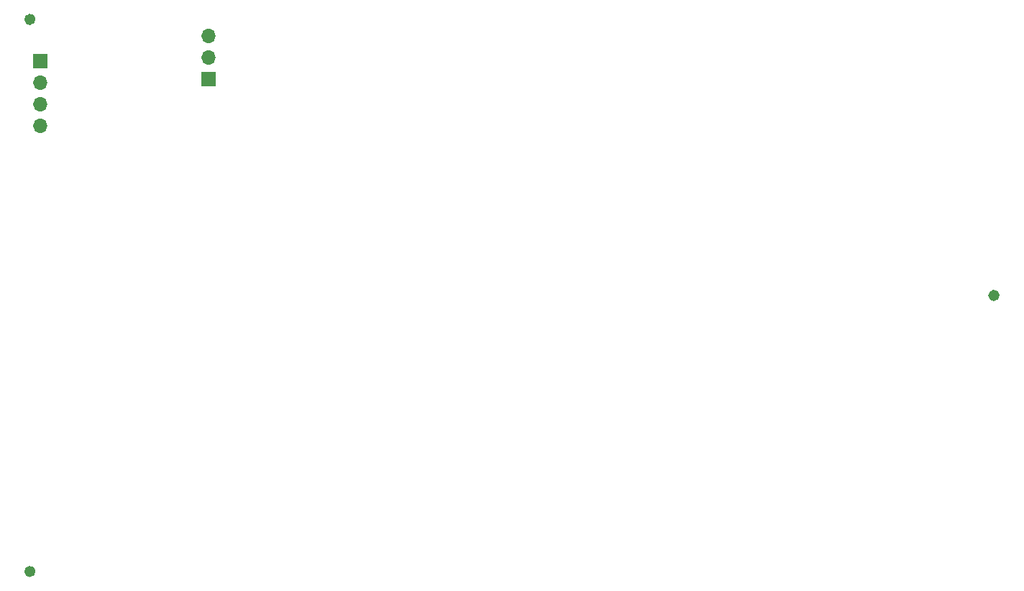
<source format=gbr>
G04 #@! TF.GenerationSoftware,KiCad,Pcbnew,(6.0.6-0)*
G04 #@! TF.CreationDate,2022-08-30T17:18:48-07:00*
G04 #@! TF.ProjectId,RobotDriver,526f626f-7444-4726-9976-65722e6b6963,rev?*
G04 #@! TF.SameCoordinates,Original*
G04 #@! TF.FileFunction,Soldermask,Bot*
G04 #@! TF.FilePolarity,Negative*
%FSLAX46Y46*%
G04 Gerber Fmt 4.6, Leading zero omitted, Abs format (unit mm)*
G04 Created by KiCad (PCBNEW (6.0.6-0)) date 2022-08-30 17:18:48*
%MOMM*%
%LPD*%
G01*
G04 APERTURE LIST*
%ADD10C,0.650000*%
%ADD11C,1.152000*%
%ADD12R,1.700000X1.700000*%
%ADD13O,1.700000X1.700000*%
G04 APERTURE END LIST*
D10*
X100325000Y-52500000D02*
G75*
G03*
X100325000Y-52500000I-325000J0D01*
G01*
X213825000Y-85000000D02*
G75*
G03*
X213825000Y-85000000I-325000J0D01*
G01*
X100325000Y-117500000D02*
G75*
G03*
X100325000Y-117500000I-325000J0D01*
G01*
D11*
X100000000Y-52500000D03*
X213500000Y-85000000D03*
D12*
X101250000Y-57450000D03*
D13*
X101250000Y-59990000D03*
X101250000Y-62530000D03*
X101250000Y-65070000D03*
D11*
X100000000Y-117500000D03*
D12*
X121000000Y-59540000D03*
D13*
X121000000Y-57000000D03*
X121000000Y-54460000D03*
M02*

</source>
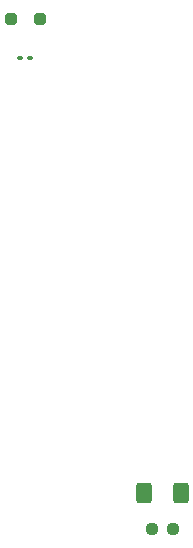
<source format=gbr>
%TF.GenerationSoftware,KiCad,Pcbnew,7.0.5*%
%TF.CreationDate,2023-07-25T09:56:50-05:00*%
%TF.ProjectId,AcoplePic32,41636f70-6c65-4506-9963-33322e6b6963,rev?*%
%TF.SameCoordinates,Original*%
%TF.FileFunction,Paste,Bot*%
%TF.FilePolarity,Positive*%
%FSLAX46Y46*%
G04 Gerber Fmt 4.6, Leading zero omitted, Abs format (unit mm)*
G04 Created by KiCad (PCBNEW 7.0.5) date 2023-07-25 09:56:50*
%MOMM*%
%LPD*%
G01*
G04 APERTURE LIST*
G04 Aperture macros list*
%AMRoundRect*
0 Rectangle with rounded corners*
0 $1 Rounding radius*
0 $2 $3 $4 $5 $6 $7 $8 $9 X,Y pos of 4 corners*
0 Add a 4 corners polygon primitive as box body*
4,1,4,$2,$3,$4,$5,$6,$7,$8,$9,$2,$3,0*
0 Add four circle primitives for the rounded corners*
1,1,$1+$1,$2,$3*
1,1,$1+$1,$4,$5*
1,1,$1+$1,$6,$7*
1,1,$1+$1,$8,$9*
0 Add four rect primitives between the rounded corners*
20,1,$1+$1,$2,$3,$4,$5,0*
20,1,$1+$1,$4,$5,$6,$7,0*
20,1,$1+$1,$6,$7,$8,$9,0*
20,1,$1+$1,$8,$9,$2,$3,0*%
G04 Aperture macros list end*
%ADD10RoundRect,0.090000X0.139000X0.090000X-0.139000X0.090000X-0.139000X-0.090000X0.139000X-0.090000X0*%
%ADD11RoundRect,0.250000X-0.400000X-0.625000X0.400000X-0.625000X0.400000X0.625000X-0.400000X0.625000X0*%
%ADD12RoundRect,0.237500X-0.250000X-0.237500X0.250000X-0.237500X0.250000X0.237500X-0.250000X0.237500X0*%
%ADD13RoundRect,0.250000X0.250000X0.250000X-0.250000X0.250000X-0.250000X-0.250000X0.250000X-0.250000X0*%
G04 APERTURE END LIST*
D10*
%TO.C,R3*%
X117272500Y-70993000D03*
X116407500Y-70993000D03*
%TD*%
D11*
%TO.C,R1*%
X126897800Y-107847800D03*
X129997800Y-107847800D03*
%TD*%
D12*
%TO.C,R2*%
X127560700Y-110898300D03*
X129385700Y-110898300D03*
%TD*%
D13*
%TO.C,D1*%
X118090000Y-67691000D03*
X115590000Y-67691000D03*
%TD*%
M02*

</source>
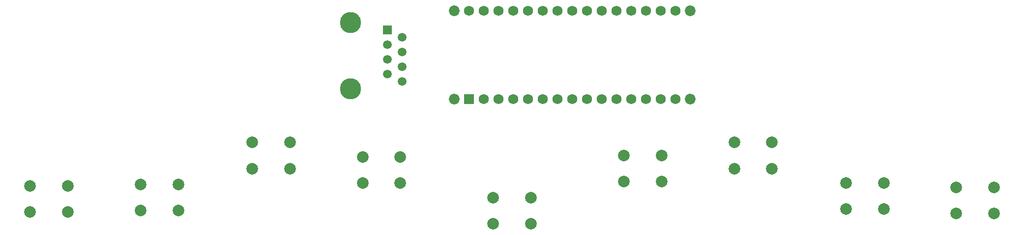
<source format=gbr>
%TF.GenerationSoftware,KiCad,Pcbnew,(6.0.7)*%
%TF.CreationDate,2022-10-03T11:37:18-05:00*%
%TF.ProjectId,FieldBangerPCB,4669656c-6442-4616-9e67-65725043422e,rev?*%
%TF.SameCoordinates,Original*%
%TF.FileFunction,Soldermask,Bot*%
%TF.FilePolarity,Negative*%
%FSLAX46Y46*%
G04 Gerber Fmt 4.6, Leading zero omitted, Abs format (unit mm)*
G04 Created by KiCad (PCBNEW (6.0.7)) date 2022-10-03 11:37:18*
%MOMM*%
%LPD*%
G01*
G04 APERTURE LIST*
%ADD10C,2.000000*%
%ADD11C,1.850000*%
%ADD12C,1.727200*%
%ADD13R,1.727200X1.727200*%
%ADD14C,3.650000*%
%ADD15R,1.500000X1.500000*%
%ADD16C,1.500000*%
G04 APERTURE END LIST*
D10*
%TO.C,SW4*%
X166750000Y-61000000D03*
X173250000Y-61000000D03*
X173250000Y-65500000D03*
X166750000Y-65500000D03*
%TD*%
D11*
%TO.C,XA1*%
X159150000Y-53490000D03*
X159150000Y-38250000D03*
X118510000Y-38250000D03*
X118510000Y-53490000D03*
D12*
X154070000Y-38250000D03*
X128670000Y-38250000D03*
X148990000Y-38250000D03*
X146450000Y-38250000D03*
X143910000Y-38250000D03*
X141370000Y-38250000D03*
X138830000Y-38250000D03*
X136290000Y-38250000D03*
X133750000Y-38250000D03*
X131210000Y-38250000D03*
X151530000Y-38250000D03*
X123590000Y-53490000D03*
D13*
X121050000Y-53490000D03*
D12*
X131210000Y-53490000D03*
X133750000Y-53490000D03*
X136290000Y-53490000D03*
X138830000Y-53490000D03*
X141370000Y-53490000D03*
X143910000Y-53490000D03*
X146450000Y-53490000D03*
X148990000Y-53490000D03*
X151530000Y-53490000D03*
X154070000Y-53490000D03*
X156610000Y-53490000D03*
X156610000Y-38250000D03*
X128670000Y-53490000D03*
X123590000Y-38250000D03*
X126130000Y-53490000D03*
X126130000Y-38250000D03*
X121050000Y-38250000D03*
%TD*%
D10*
%TO.C,SW5*%
X205000000Y-68750000D03*
X211500000Y-68750000D03*
X205000000Y-73250000D03*
X211500000Y-73250000D03*
%TD*%
%TO.C,SW8*%
X154250000Y-63250000D03*
X147750000Y-63250000D03*
X147750000Y-67750000D03*
X154250000Y-67750000D03*
%TD*%
%TO.C,SW9*%
X192500000Y-68000000D03*
X186000000Y-68000000D03*
X186000000Y-72500000D03*
X192500000Y-72500000D03*
%TD*%
D14*
%TO.C,J1*%
X100650000Y-51702500D03*
X100650000Y-40272500D03*
D15*
X107000000Y-41542500D03*
D16*
X109540000Y-42812500D03*
X107000000Y-44082500D03*
X109540000Y-45352500D03*
X107000000Y-46622500D03*
X109540000Y-47892500D03*
X107000000Y-49162500D03*
X109540000Y-50432500D03*
%TD*%
D10*
%TO.C,SW3*%
X125250000Y-70500000D03*
X131750000Y-70500000D03*
X131750000Y-75000000D03*
X125250000Y-75000000D03*
%TD*%
%TO.C,SW6*%
X71000000Y-68250000D03*
X64500000Y-68250000D03*
X64500000Y-72750000D03*
X71000000Y-72750000D03*
%TD*%
%TO.C,SW2*%
X83750000Y-61000000D03*
X90250000Y-61000000D03*
X90250000Y-65500000D03*
X83750000Y-65500000D03*
%TD*%
%TO.C,SW7*%
X109250000Y-63500000D03*
X102750000Y-63500000D03*
X109250000Y-68000000D03*
X102750000Y-68000000D03*
%TD*%
%TO.C,SW1*%
X52000000Y-68500000D03*
X45500000Y-68500000D03*
X45500000Y-73000000D03*
X52000000Y-73000000D03*
%TD*%
M02*

</source>
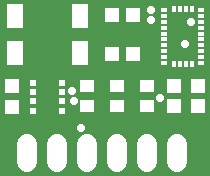
<source format=gbr>
G04 EAGLE Gerber RS-274X export*
G75*
%MOMM*%
%FSLAX34Y34*%
%LPD*%
%INSoldermask Top*%
%IPNEG*%
%AMOC8*
5,1,8,0,0,1.08239X$1,22.5*%
G01*
%ADD10R,1.427000X2.027000*%
%ADD11R,1.177000X1.207000*%
%ADD12R,1.207000X1.177000*%
%ADD13C,1.651000*%
%ADD14R,1.227000X1.127000*%
%ADD15R,0.602000X0.377000*%
%ADD16R,0.377000X0.502000*%
%ADD17R,0.527000X0.527000*%
%ADD18C,0.731000*%


D10*
X83380Y144270D03*
X28380Y144270D03*
X28380Y112270D03*
X83380Y112270D03*
D11*
X127876Y112014D03*
X110376Y112014D03*
X127876Y144526D03*
X110376Y144526D03*
D12*
X183134Y67450D03*
X183134Y84950D03*
X163068Y67450D03*
X163068Y84950D03*
X25654Y66942D03*
X25654Y84442D03*
D13*
X38100Y35560D02*
X38100Y20320D01*
X63500Y20320D02*
X63500Y35560D01*
X88900Y35560D02*
X88900Y20320D01*
X114300Y20320D02*
X114300Y35560D01*
X139700Y35560D02*
X139700Y20320D01*
X165100Y20320D02*
X165100Y35560D01*
D14*
X88900Y67700D03*
X88900Y84700D03*
X114300Y67700D03*
X114300Y84700D03*
X139700Y67700D03*
X139700Y84700D03*
D15*
X154580Y104144D03*
D16*
X162705Y103519D03*
X167705Y103519D03*
X172705Y103519D03*
X177705Y103519D03*
D15*
X185830Y104144D03*
X185830Y109144D03*
X185830Y114144D03*
X185830Y119144D03*
X185830Y124144D03*
X185830Y129144D03*
X185830Y134144D03*
X185830Y139144D03*
X185830Y144144D03*
X185830Y149144D03*
D16*
X177705Y149769D03*
X172705Y149769D03*
X167705Y149769D03*
X162705Y149769D03*
D15*
X154580Y149144D03*
X154580Y144144D03*
X154580Y139144D03*
X154580Y134144D03*
X154580Y129144D03*
X154580Y124144D03*
X154580Y119144D03*
X154580Y114144D03*
X154580Y109144D03*
D17*
X67700Y87600D03*
X67700Y79600D03*
X67700Y71600D03*
X67700Y63600D03*
X43700Y63600D03*
X43700Y71600D03*
X43700Y79600D03*
X43700Y87600D03*
D18*
X172212Y120396D03*
X150876Y74676D03*
X143256Y140208D03*
X77724Y71628D03*
X83820Y48768D03*
X143281Y149296D03*
X76200Y80772D03*
X176784Y138684D03*
M02*

</source>
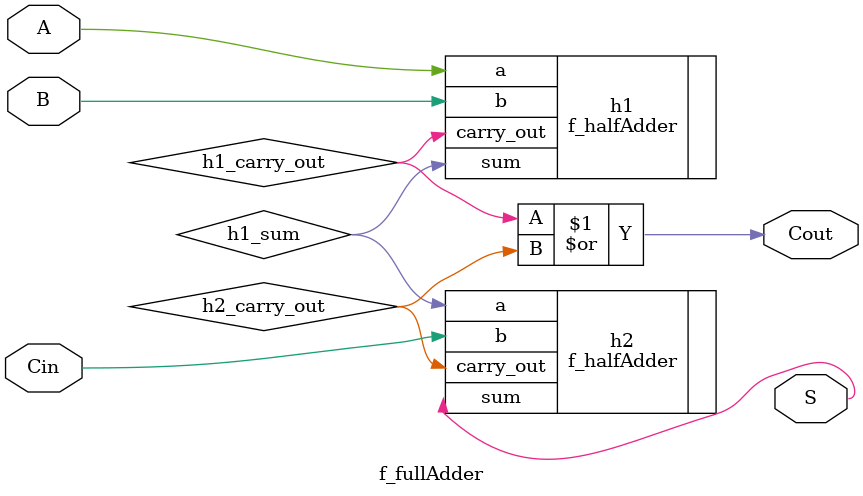
<source format=v>
`timescale 1ns / 1ps


module f_fullAdder(
    input A, B, Cin,
    output S, Cout
    );
    
    wire h1_carry_out, h1_sum;  // 2 adet half-adder kullanilir. semada gorulen cikislar
    wire h2_carry_out;          // icin olusturulan wire
    
    f_halfAdder h1(.a(A), .b(B), .sum(h1_sum), .carry_out(h1_carry_out));
    f_halfAdder h2(.a(h1_sum), .b(Cin), .sum(S), .carry_out(h2_carry_out));
    
    or(Cout, h1_carry_out, h2_carry_out);
    
endmodule

</source>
========================
*JOB*: In the entries above, find the line that contains "G04 #@! TF.FileFunction,Soldermask,Bot*", then repeat exactly every line from the first one through that line, with no pictures.

*ANSWER BOX*:
<source format=gbr>
G04 #@! TF.GenerationSoftware,KiCad,Pcbnew,(6.0.6-0)*
G04 #@! TF.CreationDate,2022-08-30T17:18:48-07:00*
G04 #@! TF.ProjectId,RobotDriver,526f626f-7444-4726-9976-65722e6b6963,rev?*
G04 #@! TF.SameCoordinates,Original*
G04 #@! TF.FileFunction,Soldermask,Bot*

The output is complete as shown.